Controlli serrati contro il lavoro nero e le violazioni delle norme sulla sicurezza nei cantieri hanno portato alla sospensione immediata di un cantiere edile a Sellia Marina, in provincia di Catanzaro. L’operazione è stata condotta dai Carabinieri, affiancati dal Nucleo Ispettorato del Lavoro di Catanzaro e dall’Ispettorato Territoriale del Lavoro Catanzaro-Crotone.
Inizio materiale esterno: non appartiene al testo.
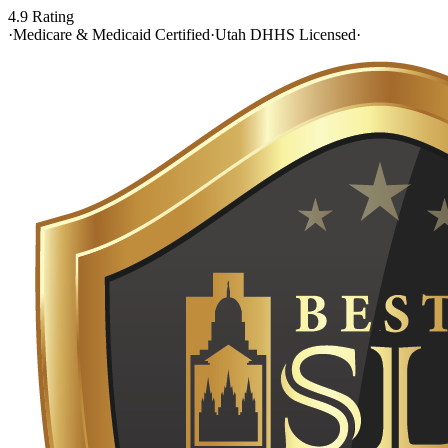
4.9 Rating
·
Medicare & Medicaid Certified
·
Utah DHHS Licensed
·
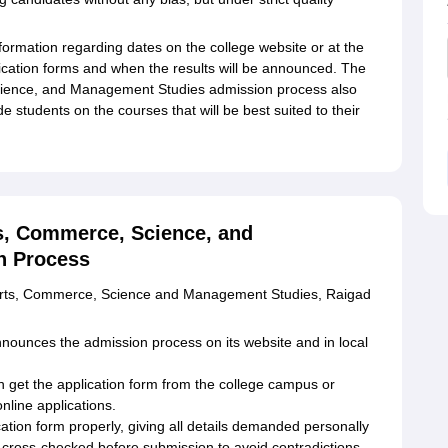
formation regarding dates on the college website or at the
lication forms and when the results will be announced. The
cience, and Management Studies admission process also
 students on the courses that will be best suited to their
ts, Commerce, Science, and
n Process
f Arts, Commerce, Science and Management Studies, Raigad
ounces the admission process on its website and in local
n get the application form from the college campus or
nline applications.
lication form properly, giving all details demanded personally
e cross-checked before submission to avoid contradictions.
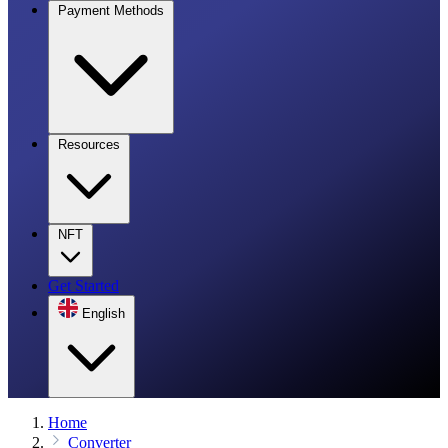
Payment Methods
Resources
NFT
Get Started
English
Home
Converter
Durante le verifiche, i militari hanno identificato due operai presenti nel cantiere, accertando che uno di loro lavorava completamente “in nero” mentre era impegnato nella movimentazione di materiali edili. Dagli approfondimenti documentali è inoltre emerso che i lavori erano stati affidati senza un regolare contratto di subappalto, in assenza delle necessarie autorizzazioni previste dalla normativa vigente.
Gli ispettori hanno riscontrato numerose e gravi irregolarità in materia di sicurezza sul lavoro. In particolare, è stata contestata la mancata nomina del preposto, l’assenza del Piano Operativo di Sicurezza (POS) e della cosiddetta patente a crediti, requisito ormai indispensabile per operare regolarmente nei cantieri edili.
Il cantiere presentava inoltre condizioni estremamente pericolose per i lavoratori: dalla viabilità interna non sicura alla totale assenza di estintori, fino alle opere provvisionali non conformi e alla mancanza di adeguate protezioni contro le cadute dall’alto.
Alla luce delle violazioni accertate, è stata disposta l’immediata sospensione dei lavori e l’interdizione dell’area fino alla completa messa in sicurezza del cantiere e alla regolarizzazione del lavoratore irregolare. Nei confronti dei titolari delle due imprese coinvolte, rispettivamente di 34 e 44 anni, sono state elevate sanzioni superiori a 25mila euro e notificata una diffida a sanare tutte le violazioni riscontrate.
Qualora i responsabili non ottemperino alle prescrizioni imposte nei termini previsti dalla legge, scatterà la denuncia in stato di libertà all’Autorità Giudiziaria.